马良国虽已归顺,但内心依旧不服,在宫宴上,找准时机,提出文武比试,意图羞辱大撰。

景帝如何不知,但在他眼里马良国这番无异于跳梁小丑。

他温和的答应着,眼里露出不屑。

在武试时,霍骁以三比二险胜第一局。到第二局时,对方只守不攻,等耗费霍骁太多体力后,被对方一招推出擂台外。

霍骁赶忙从地上爬起,尊敬的单膝跪拜在地上,皇帝瞧着输了的他,面上还不在意,眼里转瞬即逝的怒意还是被霍父看到,他焦急的望着儿子。眼里满是担忧。

“皇帝陛下不能因为我们是友国而放水呀,都说大撰真是人才济济,骑兵了得,我们的阿日勒不过中等水平怎么就把一个小将军打到了”

景帝坐位多年,即使心里已经怒火中烧,却还是摆出春风拂面来“哈哈哈哈,领主谬赞,那阿日勒可谓后生可畏,能打到我一员猛将,我该赏!,你也该赏!”

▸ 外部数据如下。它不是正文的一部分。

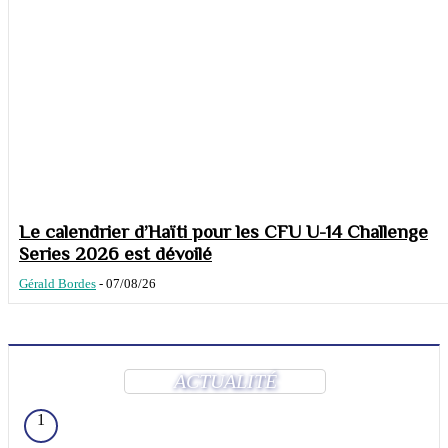
Le calendrier d’Haïti pour les CFU U-14 Challenge
Series 2026 est dévoilé
Gérald Bordes
-
07/08/26
ACTUALITÉ
1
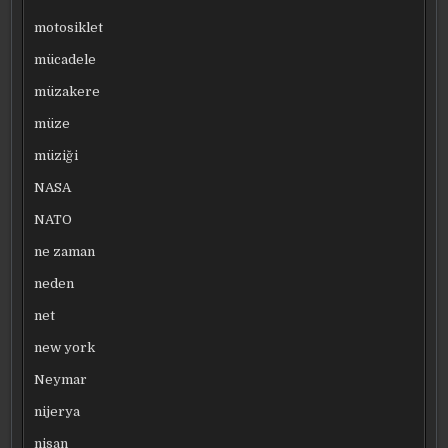
motosiklet
mücadele
müzakere
müze
müziği
NASA
NATO
ne zaman
neden
net
new york
Neymar
nijerya
nisan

阿日勒得了两位帝王的赏赐,将右手握拳放至心口不卑不亢的行了礼,默默站回擂台。

那马良国王握着酒盏看向了景帝,“皇帝陛下,这会您要让谁来应战我们阿日勒。”

皇帝望着面朝臣子,声如洪钟“哪位爱卿前来应战。”

此言一出满朝文武竟无人敢语。

笑话,现下朝堂早已快被贪污腐败,买卖官职的蛀虫吃的精光,有能耐的没几个,霍骁已经是天花板了,他都败了,谁还能赢

此次宫宴非同小可,陈望舒早早的就被拉起来梳妆打扮,连一直不与见面的嫦妃都来到他的寝宫,给他亲自挑衣。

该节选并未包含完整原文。